The accompanying views show how the work of putting on these colors has been studied. Mr. Turner has models prepared of the different buildings, so as to give in miniature an exact reproduction of the entire Exposition. These twenty carefully finished architectural models, each about 15 inches high and on a scale of about one-sixteenth of an inch to the foot, were grouped according to the plan of the Exposition, and upon them and upon other models in plaster, some of which were worked out in most elaborate and perfect detail, the colors are being tried. By comparing the effects of the color upon the models inharmonious results are avoided. Preliminary color studies and experimental treatment of the models prepared the way for the filling in of the details of the general plan and the making of watercolor drawings to be used as guides in laying the colors on the staff of the buildings themselves. I say "guides" advisedly, because they cannot be followed precisely, various conditions requiring change in some details when the paint is tried upon the staff in the open air.

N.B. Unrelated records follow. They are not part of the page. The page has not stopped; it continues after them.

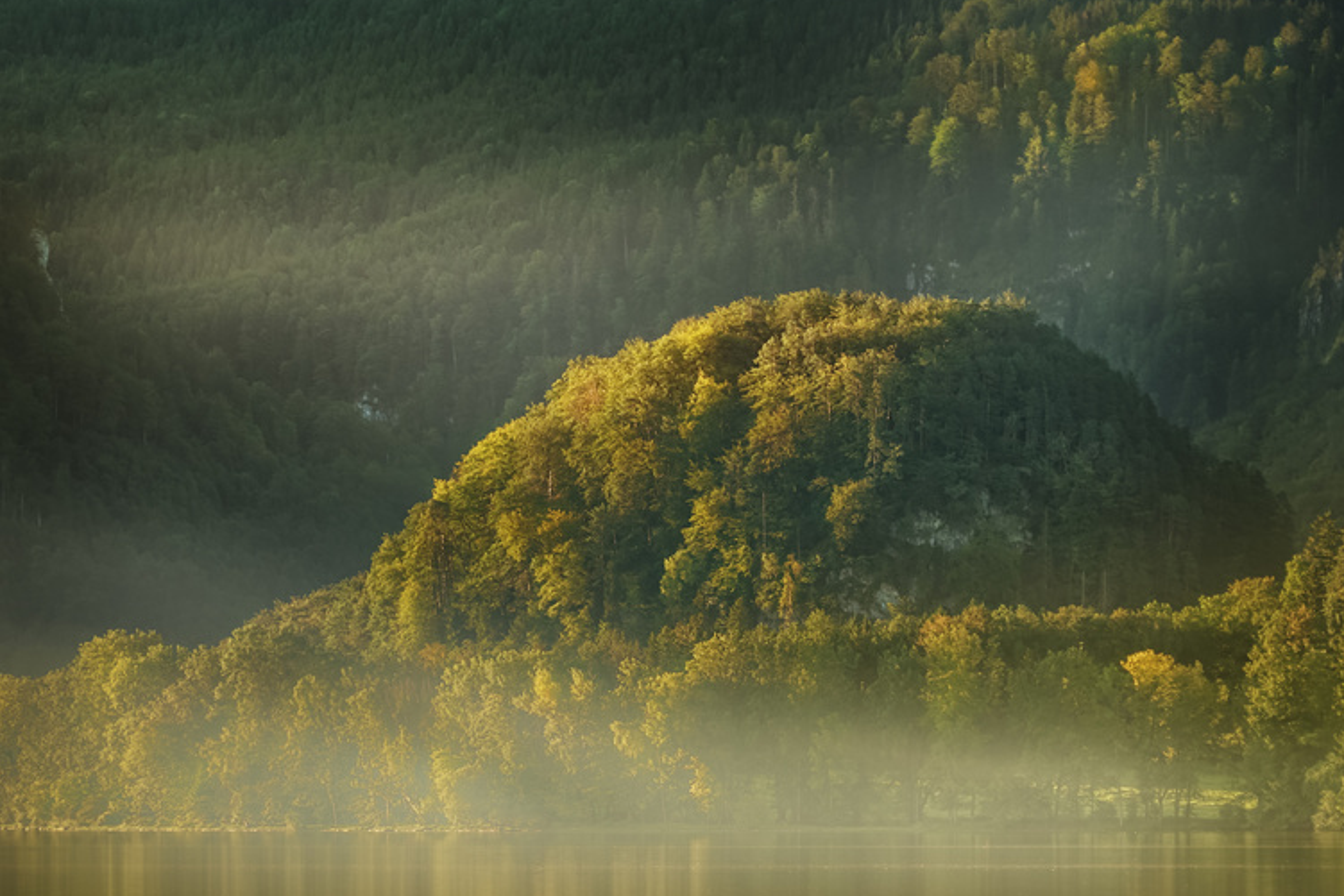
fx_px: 8700
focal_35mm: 233
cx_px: 623
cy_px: 555
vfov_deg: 5.9
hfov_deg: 8.8
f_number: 6.3
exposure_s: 1/25
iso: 50
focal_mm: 175
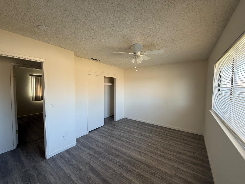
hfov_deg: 102.1
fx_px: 99
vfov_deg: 85.7
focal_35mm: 14
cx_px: 122
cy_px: 92
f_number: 2.2
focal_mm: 2.22
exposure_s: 1/99
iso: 160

In Mr. Turner's studio the blue sky was represented by a painted scroll 8 feet high, and even green shrubbery and trees were reproduced in miniature, so that none of the effects and contrasts of the real Exposition might be lost.

Take as an instance of the color scheme in detail one of the entrances to the machinery building. These entrances are elaborate in their sculptural and mural enrichment. The general principle followed in laying on the color is to give the columns and relief work light tints and obtain contrasts and a rich effect by darker and warmer hues in the background. Thus, in this entrance the pillars are given an ivory tint, the ornamental bases and capitals of the fluted columns are enriched with golden background and the main wall at the back is a light soft red, while the arches of the doorways are treated in red, blue, yellow, and other tints to give a mosaic work effect. The cornice of the hood over the entrance will be of brownish wood color. Passing through the entrance and coming to the vestibule, the color will assume an exceedingly rich tone, and the same will be true of the pavilions, which will have elaborate and even gorgeous hues, the colors heightening the effect of the richly ornamented architecture.

Realizing that color is a delicate thing to experiment with, many had expressed the fear that the new departure which has been made in coloring the buildings of the Pan- American would not be a success. From a careful study of what has now been accomplished, it is safe to predict that in this as well as other respects the Exposition which is springing into reality here on the Niagara frontier is going to give the appreciative and discriminating public a most agreeable surprise.